The Mudcat Café TM
Thread #111625   Message #2353579
Posted By: Jack Blandiver
31-May-08 - 04:29 AM
Thread Name: English Folk Degree?
Subject: RE: English Folk Degree?
The Scottish/Irish diaspora feeds back into England too. Many of the Irish who were brought over as scab labour in 1926 stayed on, though in certain Durham villages bad feelings linger. An old friend of mine, for example, never dared tell her mother she'd converted to Roman Catholicism. These bad feelings aren't racial, or even cultural, rather they are political, for the best & worst of reasons. I once met an old Irish man who told me how he'd come over as a young man in 1926 and had been beaten up so badly he'd ended up in hospital; a delegation of miners came to see him, having raised enough money for his passage home, explaining their cause & presenting him with a copy of The Manifesto of the Communist Party!
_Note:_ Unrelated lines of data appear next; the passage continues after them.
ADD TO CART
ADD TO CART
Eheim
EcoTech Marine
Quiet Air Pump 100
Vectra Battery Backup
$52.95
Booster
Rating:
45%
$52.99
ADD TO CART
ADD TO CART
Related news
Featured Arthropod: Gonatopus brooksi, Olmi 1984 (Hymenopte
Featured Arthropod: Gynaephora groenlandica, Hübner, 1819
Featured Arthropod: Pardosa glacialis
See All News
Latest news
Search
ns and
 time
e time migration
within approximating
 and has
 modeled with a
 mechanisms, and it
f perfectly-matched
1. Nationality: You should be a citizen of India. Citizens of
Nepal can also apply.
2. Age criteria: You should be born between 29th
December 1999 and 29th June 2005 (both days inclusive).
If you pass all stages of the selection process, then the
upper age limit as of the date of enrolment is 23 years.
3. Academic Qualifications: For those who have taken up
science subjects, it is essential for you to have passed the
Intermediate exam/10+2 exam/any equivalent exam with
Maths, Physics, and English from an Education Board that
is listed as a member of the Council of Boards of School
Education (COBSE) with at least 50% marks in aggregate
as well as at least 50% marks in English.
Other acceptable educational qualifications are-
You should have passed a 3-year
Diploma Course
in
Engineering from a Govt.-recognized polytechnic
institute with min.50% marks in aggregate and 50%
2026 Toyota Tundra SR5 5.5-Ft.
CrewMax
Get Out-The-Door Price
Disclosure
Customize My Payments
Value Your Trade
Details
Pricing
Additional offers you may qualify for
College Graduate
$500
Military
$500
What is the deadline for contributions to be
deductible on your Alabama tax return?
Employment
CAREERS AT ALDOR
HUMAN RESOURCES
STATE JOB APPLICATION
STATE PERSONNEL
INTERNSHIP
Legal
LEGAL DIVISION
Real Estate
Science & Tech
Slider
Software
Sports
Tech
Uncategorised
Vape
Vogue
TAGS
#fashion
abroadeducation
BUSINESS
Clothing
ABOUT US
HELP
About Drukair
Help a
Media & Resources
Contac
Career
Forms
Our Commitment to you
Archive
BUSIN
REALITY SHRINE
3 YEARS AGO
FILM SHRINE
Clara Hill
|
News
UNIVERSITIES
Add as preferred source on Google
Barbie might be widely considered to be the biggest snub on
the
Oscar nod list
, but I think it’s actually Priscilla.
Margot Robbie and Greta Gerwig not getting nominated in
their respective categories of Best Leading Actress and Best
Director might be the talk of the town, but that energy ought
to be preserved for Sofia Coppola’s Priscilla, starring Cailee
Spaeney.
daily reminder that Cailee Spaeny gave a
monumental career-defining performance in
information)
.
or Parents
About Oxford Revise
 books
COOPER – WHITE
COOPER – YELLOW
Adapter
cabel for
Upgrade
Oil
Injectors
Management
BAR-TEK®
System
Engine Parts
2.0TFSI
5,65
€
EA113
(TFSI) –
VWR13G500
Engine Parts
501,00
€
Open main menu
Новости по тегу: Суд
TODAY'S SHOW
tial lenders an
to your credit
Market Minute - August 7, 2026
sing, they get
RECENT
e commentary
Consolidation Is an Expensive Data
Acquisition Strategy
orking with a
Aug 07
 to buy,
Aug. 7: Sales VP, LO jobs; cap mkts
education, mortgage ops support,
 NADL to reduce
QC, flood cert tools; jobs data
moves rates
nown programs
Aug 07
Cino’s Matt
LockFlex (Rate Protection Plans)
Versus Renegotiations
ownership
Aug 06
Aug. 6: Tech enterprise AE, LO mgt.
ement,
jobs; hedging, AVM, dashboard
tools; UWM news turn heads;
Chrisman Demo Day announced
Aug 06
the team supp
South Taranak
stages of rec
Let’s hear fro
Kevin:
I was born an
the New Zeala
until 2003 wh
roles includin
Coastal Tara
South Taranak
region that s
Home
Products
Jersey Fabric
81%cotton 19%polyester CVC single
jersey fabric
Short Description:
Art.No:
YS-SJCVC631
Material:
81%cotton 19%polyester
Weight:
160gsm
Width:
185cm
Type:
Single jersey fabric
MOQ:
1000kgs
The old Newcastle song A U Hinney Burd mentions the Castle Garth for tailors referring to the innumerable tailors who had their shops on the Castle Garth Stairs leading from the castle to the quayside, many of whom were Irish, and one of whom was my great-great-grandfather, newly arrived from Dublin. Strong Irish traditions on Tyneside - didn't John Doonan live out near the Felling? In the North-West of course, things are very Irish indeed, with marked Irish influences on both the culture and spirituality of the region, and as one small-time hotelier recently told me: there's more Scots living in Blackpool than there are in Edinburgh. A slight exaggeration perhaps, but at times one wonders why we bother having borders at all. I'm presently a member of the of IoNAJHA - the Islands of the North Atlantic Jew's harp Association. I like that a good deal; this is my home, The Islands of the North Atlantic!